## PROBLEM STATEMENT
What is needed is an exact copy of the entries below, with the pictures left out.

## GIVEN ENTRIES
*-*-*
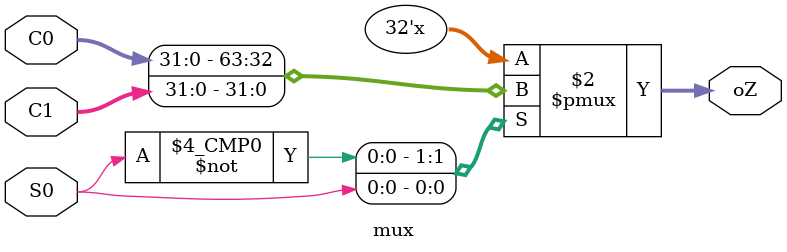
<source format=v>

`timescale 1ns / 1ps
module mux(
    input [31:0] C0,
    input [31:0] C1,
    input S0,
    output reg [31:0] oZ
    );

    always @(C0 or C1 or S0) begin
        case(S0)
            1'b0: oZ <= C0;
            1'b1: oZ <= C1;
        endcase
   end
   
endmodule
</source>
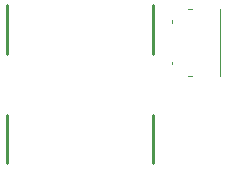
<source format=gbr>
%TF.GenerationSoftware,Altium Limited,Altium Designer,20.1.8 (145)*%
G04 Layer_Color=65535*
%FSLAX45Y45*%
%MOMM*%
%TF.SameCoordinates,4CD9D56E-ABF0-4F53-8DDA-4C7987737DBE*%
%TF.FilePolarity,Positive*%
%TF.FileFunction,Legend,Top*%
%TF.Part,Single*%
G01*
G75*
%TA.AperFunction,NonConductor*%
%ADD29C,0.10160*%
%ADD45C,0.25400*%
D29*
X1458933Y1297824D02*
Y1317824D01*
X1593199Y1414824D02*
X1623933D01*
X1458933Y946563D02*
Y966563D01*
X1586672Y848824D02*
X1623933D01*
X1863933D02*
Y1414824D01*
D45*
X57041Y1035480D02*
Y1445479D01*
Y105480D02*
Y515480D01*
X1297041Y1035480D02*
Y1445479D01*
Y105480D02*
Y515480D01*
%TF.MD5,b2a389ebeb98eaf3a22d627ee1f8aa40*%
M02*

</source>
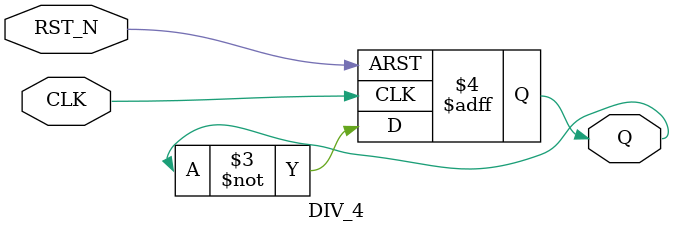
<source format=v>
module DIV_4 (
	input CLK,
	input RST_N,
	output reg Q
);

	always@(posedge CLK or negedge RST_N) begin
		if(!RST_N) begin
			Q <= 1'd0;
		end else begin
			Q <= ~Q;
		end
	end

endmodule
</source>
*-*-*
## COMPLETED TASK
<source format=v>

`timescale 1ns / 1ps
module mux(
    input [31:0] C0,
    input [31:0] C1,
    input S0,
    output reg [31:0] oZ
    );

    always @(C0 or C1 or S0) begin
        case(S0)
            1'b0: oZ <= C0;
            1'b1: oZ <= C1;
        endcase
   end
   
endmodule
</source>
<source format=gbr>
%TF.GenerationSoftware,Altium Limited,Altium Designer,20.1.8 (145)*%
G04 Layer_Color=65535*
%FSLAX45Y45*%
%MOMM*%
%TF.SameCoordinates,4CD9D56E-ABF0-4F53-8DDA-4C7987737DBE*%
%TF.FilePolarity,Positive*%
%TF.FileFunction,Legend,Top*%
%TF.Part,Single*%
G01*
G75*
%TA.AperFunction,NonConductor*%
%ADD29C,0.10160*%
%ADD45C,0.25400*%
D29*
X1458933Y1297824D02*
Y1317824D01*
X1593199Y1414824D02*
X1623933D01*
X1458933Y946563D02*
Y966563D01*
X1586672Y848824D02*
X1623933D01*
X1863933D02*
Y1414824D01*
D45*
X57041Y1035480D02*
Y1445479D01*
Y105480D02*
Y515480D01*
X1297041Y1035480D02*
Y1445479D01*
Y105480D02*
Y515480D01*
%TF.MD5,b2a389ebeb98eaf3a22d627ee1f8aa40*%
M02*

</source>
<source format=v>
module DIV_4 (
	input CLK,
	input RST_N,
	output reg Q
);

	always@(posedge CLK or negedge RST_N) begin
		if(!RST_N) begin
			Q <= 1'd0;
		end else begin
			Q <= ~Q;
		end
	end

endmodule
</source>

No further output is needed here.